4. 実際には使わない媒体の分もバッチする。 5媒体は理想。実際にはInstagramとFacebookしか回していないなら2媒体分でOK。公開されないLinkedInバリアントを量産しない。
5. ステップ5をスキップする。 5分の一括レビューで問題の80%は拾えます。省略すると、うっすらとした同じ問題が30投稿にわたり複利で効きます。
6. ブランドキットを四半期に一度見直さない。 古い参照で作ったバッチは古いアウトプットになります。3ヶ月ごとに見直し。
7. バッチ出力を「最終品」扱いする。 バッチが出すのは「大量の下書き品質」。週に2〜3本のヒーロー投稿には手で10分かけて磨くべきです。その選別だけは人間がやる。
自社のブランド素材で60分バッチを回してみませんか? Adpictoを無料で試す — クレジットカード不要、無料プランで月5枚のAI画像生成。量産が必要になったら100枚プランやクレジットパックにアップグレード可能。
今日、最初のバッチを実行する
もう一度、60分の圧縮シーケンス: ピラーと枠を計画 (5分) → 30コンセプトをブレスト (10分) → 30ブリーフ&コア投稿を生成 (20分) → 5媒体へ展開 (15分) → 一括レビュー (5分) → スケジュール投入 (5分)。60分、30本のコア投稿、1ヶ月分の一貫した出力。

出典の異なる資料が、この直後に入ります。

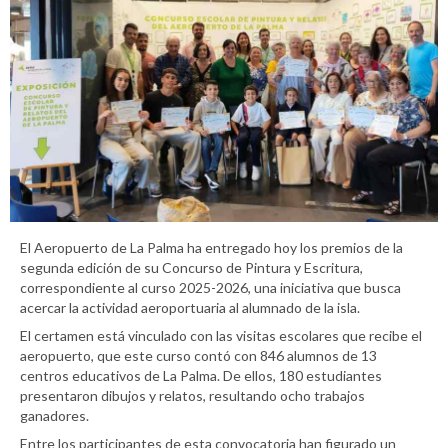
El Aeropuerto de La Palma ha entregado hoy los premios de la
segunda edición de su Concurso de Pintura y Escritura,
correspondiente al curso 2025-2026, una iniciativa que busca
acercar la actividad aeroportuaria al alumnado de la isla.
El certamen está vinculado con las visitas escolares que recibe el
aeropuerto, que este curso contó con 846 alumnos de 13
centros educativos de La Palma. De ellos, 180 estudiantes
presentaron dibujos y relatos, resultando ocho trabajos
ganadores.
Entre los participantes de esta convocatoria han figurado un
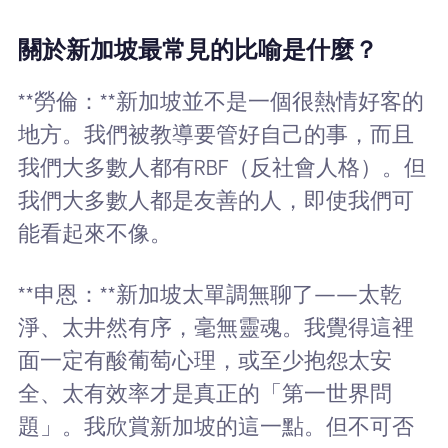
關於新加坡最常見的比喻是什麼？
**勞倫：**新加坡並不是一個很熱情好客的
地方。我們被教導要管好自己的事，而且
我們大多數人都有RBF（反社會人格）。但
我們大多數人都是友善的人，即使我們可
能看起來不像。
**申恩：**新加坡太單調無聊了——太乾
淨、太井然有序，毫無靈魂。我覺得這裡
面一定有酸葡萄心理，或至少抱怨太安
全、太有效率才是真正的「第一世界問
題」。我欣賞新加坡的這一點。但不可否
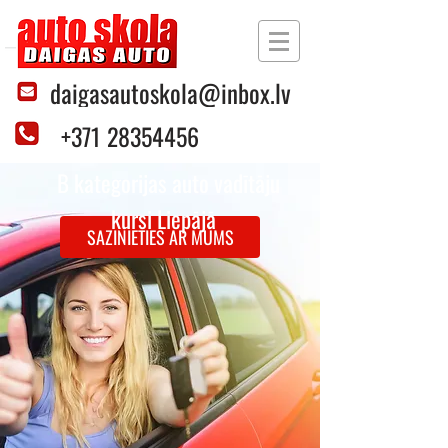
daigasautoskola@inbox.lv
+371 28354456
B kategorijas auto vadītāju
kursi Liepājā
SAZINIETIES AR MUMS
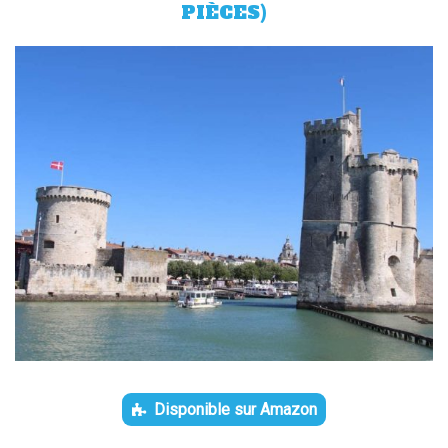
PIÈCES)
Disponible sur Amazon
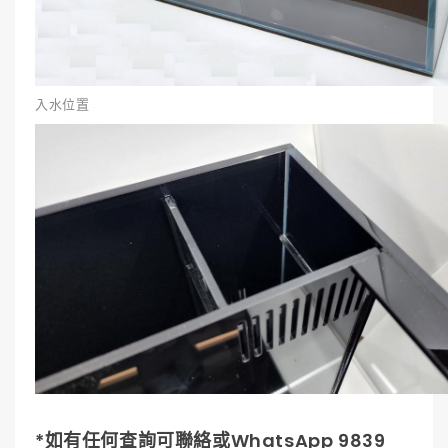
入水位置
*
如有任何查詢可聯絡或
WhatsApp 9839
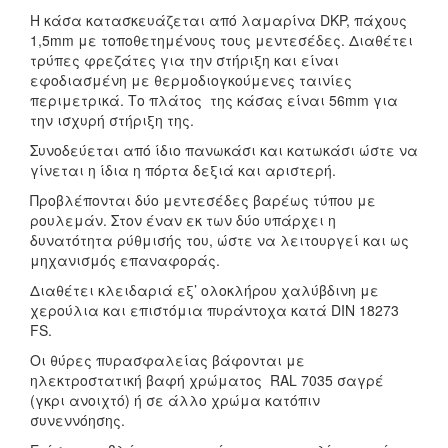
Η κάσα κατασκευάζεται από λαμαρίνα DKP, πάχους
1,5mm με τοποθετημένους τους μεντεσέδες. Διαθέτει
τρύπες φρεζάτες για την στήριξη και είναι
εφοδιασμένη με θερμοδιογκούμενες ταινίες
περιμετρικά. Το πλάτος της κάσας είναι 56mm για
την ισχυρή στήριξη της.
Συνοδεύεται από ίδιο πανωκάσι και κατωκάσι ώστε να
γίνεται η ίδια η πόρτα δεξιά και αριστερή.
Προβλέπονται δύο μεντεσέδες βαρέως τύπου με
ρουλεμάν. Στον έναν εκ των δύο υπάρχει η
δυνατότητα ρύθμισής του, ώστε να λειτουργεί και ως
μηχανισμός επαναφοράς.
Διαθέτει κλειδαριά εξ’ ολοκλήρου χαλύβδινη με
χερούλια και επιστόμια πυράντοχα κατά DIN 18273
FS.
Οι θύρες πυρασφαλείας βάφονται με
ηλεκτροστατική βαφή χρώματος RAL 7035 σαγρέ
(γκρι ανοιχτό) ή σε άλλο χρώμα κατόπιν
συνεννόησης.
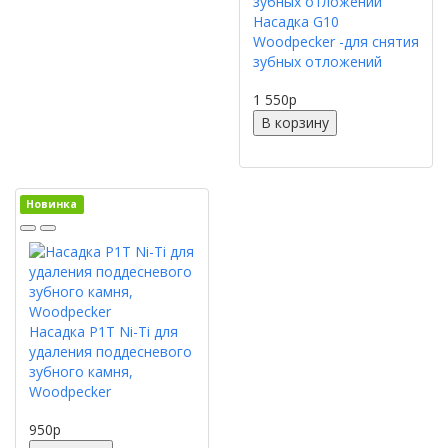
Насадка G10
Woodpecker -для снятия
зубных отложений
1 550
p
В корзину
Новинка
Насадка P1T Ni-Ti для
удаления поддесневого
зубного камня,
Woodpecker
950
p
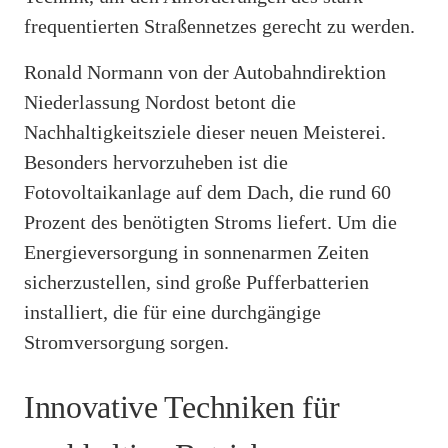
frequentierten Straßennetzes gerecht zu werden.
Ronald Normann von der Autobahndirektion
Niederlassung Nordost betont die
Nachhaltigkeitsziele dieser neuen Meisterei.
Besonders hervorzuheben ist die
Fotovoltaikanlage auf dem Dach, die rund 60
Prozent des benötigten Stroms liefert. Um die
Energieversorgung in sonnenarmen Zeiten
sicherzustellen, sind große Pufferbatterien
installiert, die für eine durchgängige
Stromversorgung sorgen.
Innovative Techniken für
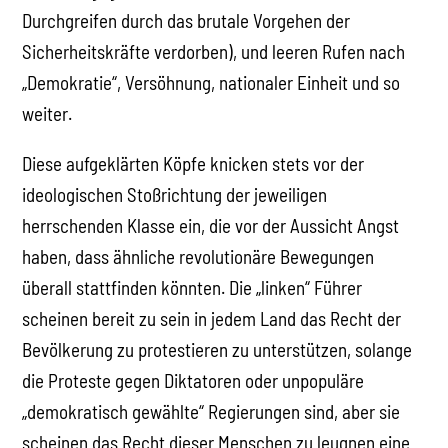
Durchgreifen durch das brutale Vorgehen der
Sicherheitskräfte verdorben), und leeren Rufen nach
„Demokratie“, Versöhnung, nationaler Einheit und so
weiter.
Diese aufgeklärten Köpfe knicken stets vor der
ideologischen Stoßrichtung der jeweiligen
herrschenden Klasse ein, die vor der Aussicht Angst
haben, dass ähnliche revolutionäre Bewegungen
überall stattfinden könnten. Die „linken“ Führer
scheinen bereit zu sein in jedem Land das Recht der
Bevölkerung zu protestieren zu unterstützen, solange
die Proteste gegen Diktatoren oder unpopuläre
„demokratisch gewählte“ Regierungen sind, aber sie
scheinen das Recht dieser Menschen zu leugnen eine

初回は必ず超過します。90分を覚悟して焦らず。3回目で60分に収まり、そこから先は習慣がコンテンツエンジンになります。月1回 (または週1回) 座って、ワークフローを走らせて、SNSが回っている状態に。
素材側を深掘りしたくなったら、ブランドキット作成 が一度きりの準備を、バンドルド画像+キャプション運用 が1ブリーフ生成の根拠を、中小企業向けのAIコンテンツ運用 が個人運用でも続けられる縮約パターンを扱います。
1本ずつ作るのはやめて、バッチで。